Independent Stock Analysis for InvestorsJanuary 31, 2020
Being able to independently analyze your stock investment is something that you should at least try to achieve.
This is more convincing when you think about the way some stock analysts are treated as questionable. It is always better to learn the ropes yourself that depend on other so-called experts.
The Process of Stock Analysis
Regardless of whether you’re looking for growth or value, the first step you will take is develop a probing and inquisitive mind.
You need to find out what you want to buy and sell at what price or level. Analysts usually select a specific sector or industry. And within that industry, they select specific companies.
Their goal is to probe the company by analyzing financial statements and every other valuable information. They verify facts by examining the company’s suppliers, customers, and competitors.
What to Analyze
In order for you to draw up your own conclusions, you must understand the different steps involved in stock analysis.
Some analysts choose the top-down approach, wherein they start with a broad industry and work their way to a specific company. Meanwhile, others follow a bottom-up approach, where they start with a particular company and learn about the outlook of the whole industry.

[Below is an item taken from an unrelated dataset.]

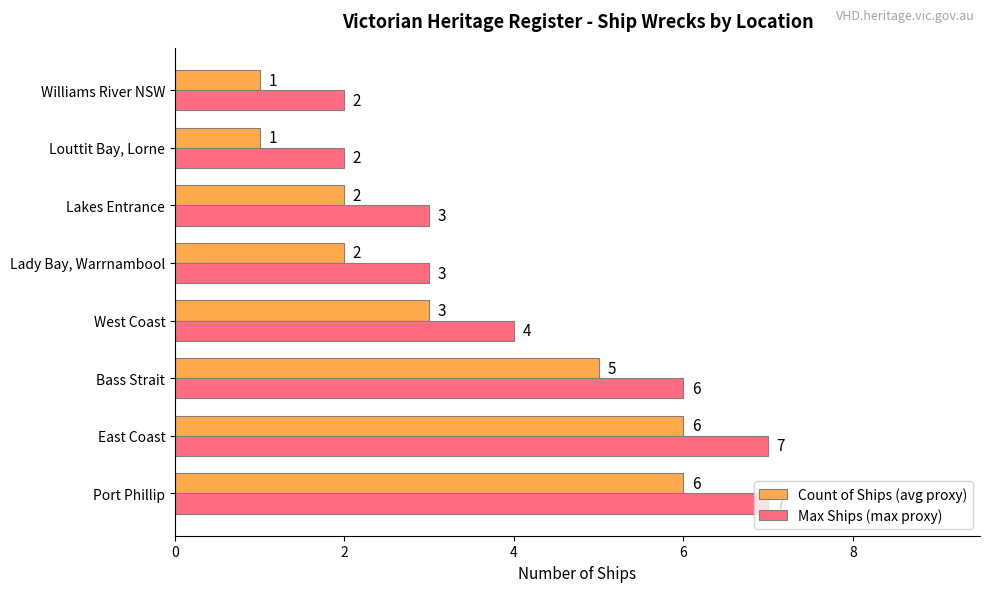

The Count of Ships (avg proxy) series shows 0 at Louttit Bay, Lorne. True or false?

False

There are publicly available sources of information for nearly all industries. Usually, the annual report of a company itself provide a good enough overview of the industry, coming along with the future growth outlook. The annual reports also give you some ideas about the minor and major competitors in a particular industry.
Business Model Analysis
Try to focus on a company’s strengths and weaknesses. You may find a strong company in a weak industry and a weak company in a strong industry.
The strengths of a firm usually reflect in its, for examples, unique brand, customers, suppliers, and products.
You may also learn about a company’s business model through annual reports, trade magazines, and websites.
Understanding the financial health of a company is one of the most crucial steps in analyzing a stock. Without understanding the financials, you will not actually think like an analyst.
Try to understand the company’s balance sheet, cash flow statements, and income statements. Usually, the numbers you find financial statements tell more about the company than the lengthy words of an annual report.
Quality of Management
Management quality also plays a critical factor in terms of stock analysis. There are no good or bad companies, but only good or bad managers.
The key executives are responsible for the future of the company. Assess the company management and the quality of its board by doing some extensive research.
Stock prices follow earnings. To know whether a stock price would be moving up or down in the future, try to see where future earnings are heading.
Unfortunately, you cannot find any quick formula that can tell you the future of earnings. Analysts make their estimates by crunching past figures of sales growth and profit margins, coming along with profitability trends going on in that particular industry.